- TASK:
I need the number of lines in the data that include "static"; reply with that number alone.

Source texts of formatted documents

########

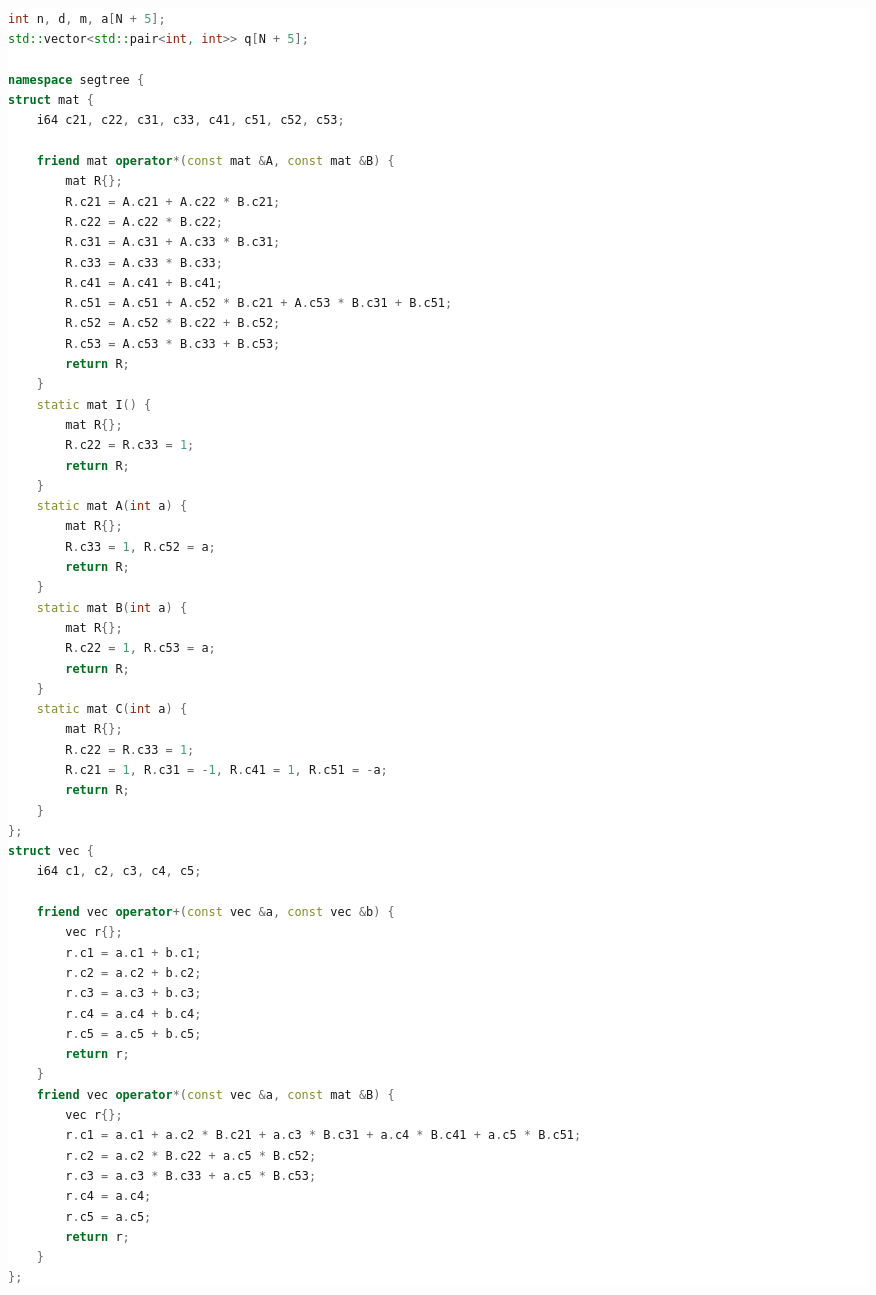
 ```cpp
int n, d, m, a[N + 5];
std::vector<std::pair<int, int>> q[N + 5];

namespace segtree {
struct mat {
	i64 c21, c22, c31, c33, c41, c51, c52, c53;

	friend mat operator*(const mat &A, const mat &B) {
		mat R{};
		R.c21 = A.c21 + A.c22 * B.c21;
		R.c22 = A.c22 * B.c22;
		R.c31 = A.c31 + A.c33 * B.c31;
		R.c33 = A.c33 * B.c33;
		R.c41 = A.c41 + B.c41;
		R.c51 = A.c51 + A.c52 * B.c21 + A.c53 * B.c31 + B.c51;
		R.c52 = A.c52 * B.c22 + B.c52;
		R.c53 = A.c53 * B.c33 + B.c53;
		return R;
	}
	static mat I() {
		mat R{};
		R.c22 = R.c33 = 1;
		return R;
	}
	static mat A(int a) {
		mat R{};
		R.c33 = 1, R.c52 = a;
		return R;
	}
	static mat B(int a) {
		mat R{};
		R.c22 = 1, R.c53 = a;
		return R;
	}
	static mat C(int a) {
		mat R{};
		R.c22 = R.c33 = 1;
		R.c21 = 1, R.c31 = -1, R.c41 = 1, R.c51 = -a;
		return R;
	}
};
struct vec {
	i64 c1, c2, c3, c4, c5;

	friend vec operator+(const vec &a, const vec &b) {
		vec r{};
		r.c1 = a.c1 + b.c1;
		r.c2 = a.c2 + b.c2;
		r.c3 = a.c3 + b.c3;
		r.c4 = a.c4 + b.c4;
		r.c5 = a.c5 + b.c5;
		return r;
	}
	friend vec operator*(const vec &a, const mat &B) {
		vec r{};
		r.c1 = a.c1 + a.c2 * B.c21 + a.c3 * B.c31 + a.c4 * B.c41 + a.c5 * B.c51;
		r.c2 = a.c2 * B.c22 + a.c5 * B.c52;
		r.c3 = a.c3 * B.c33 + a.c5 * B.c53;
		r.c4 = a.c4;
		r.c5 = a.c5;
		return r;
	}
};
```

########

- WRITTEN RESPONSE:
4